#### REGISTROS DE DADOS
**********

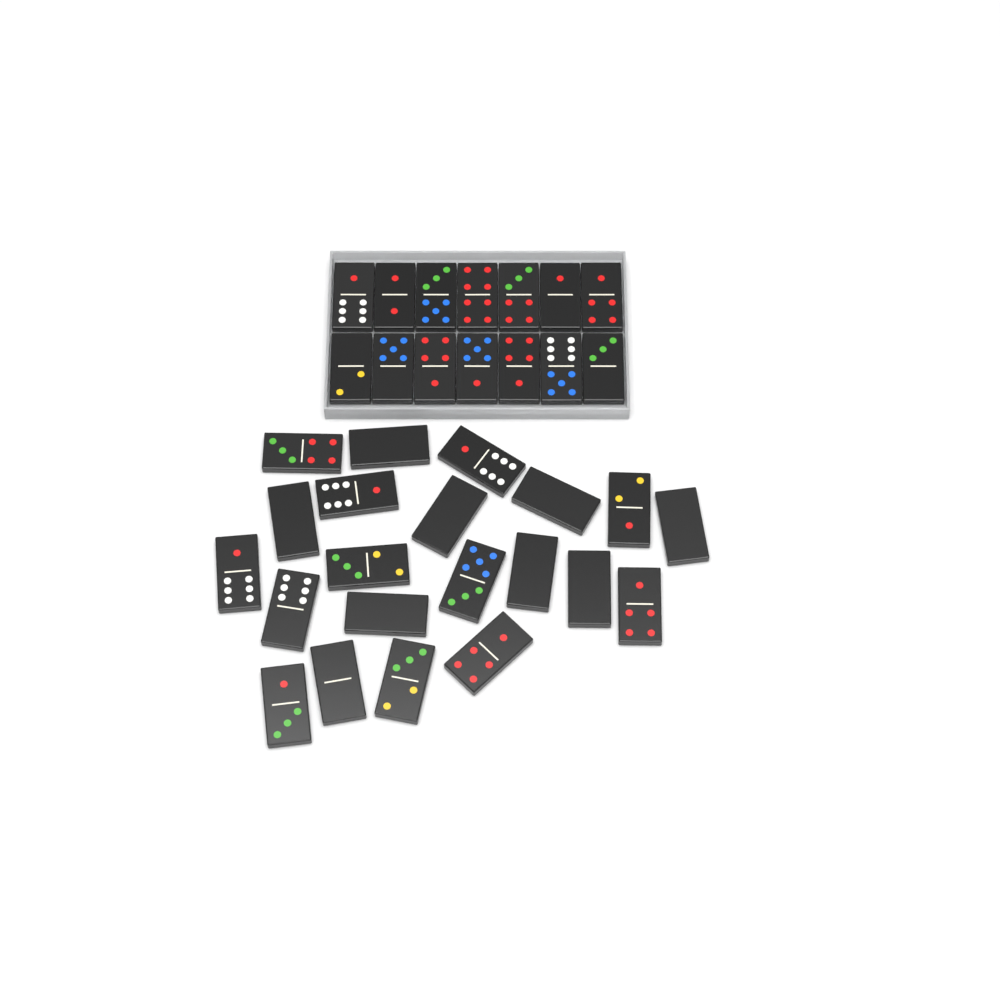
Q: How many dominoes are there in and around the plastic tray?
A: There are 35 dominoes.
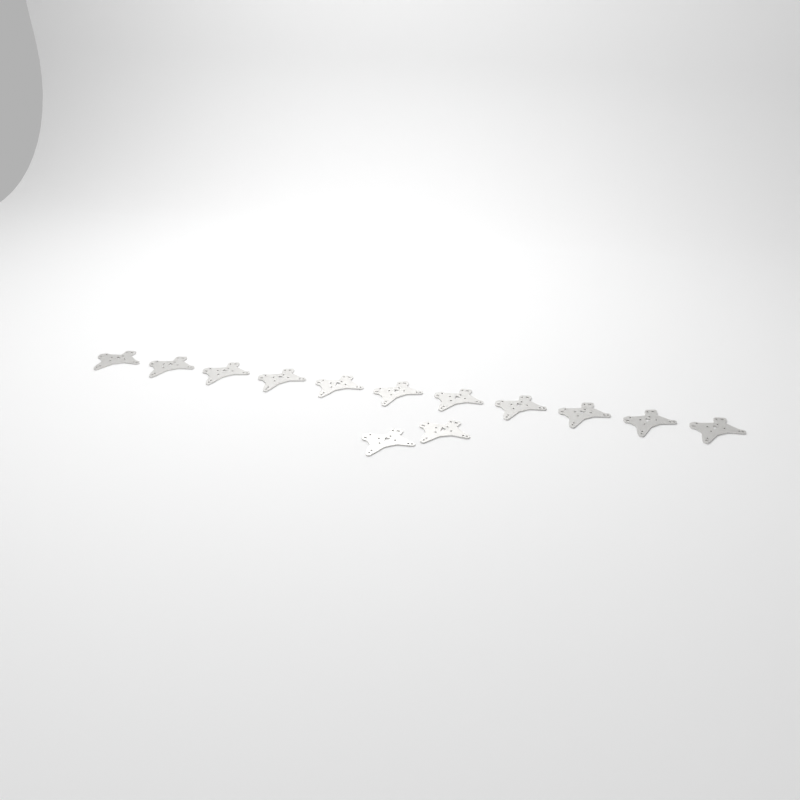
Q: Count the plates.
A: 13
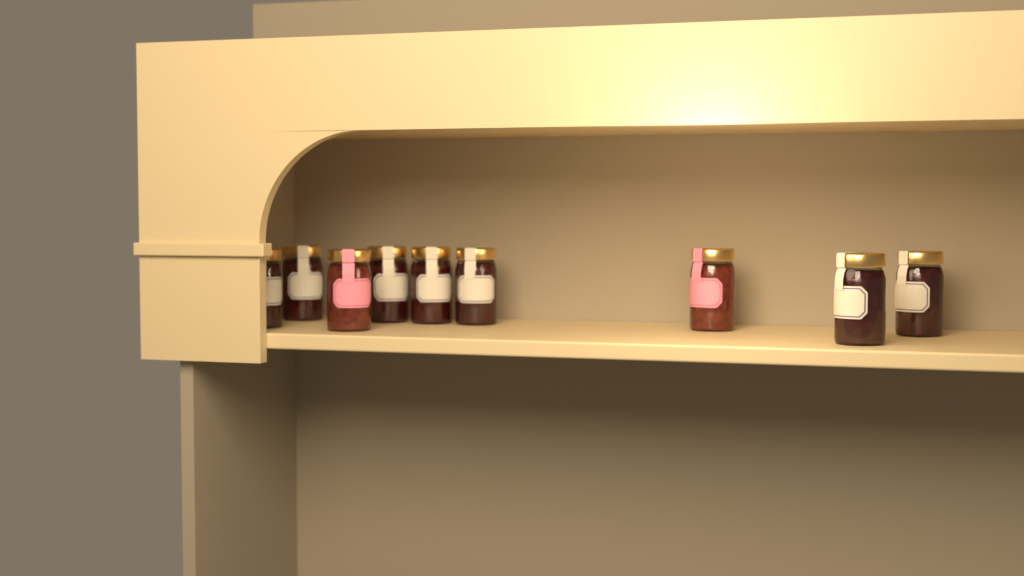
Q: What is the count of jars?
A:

**********

#### O QUE SE PEDE
Localize nas linhas acima todas as que contêm a palavra "dominoes" e copie cada uma delas. Maiúsculas e minúsculas devem ser diferenciadas.

#### SOLUÇÃO DO PROBLEMA
Q: How many dominoes are there in and around the plastic tray?
A: There are 35 dominoes.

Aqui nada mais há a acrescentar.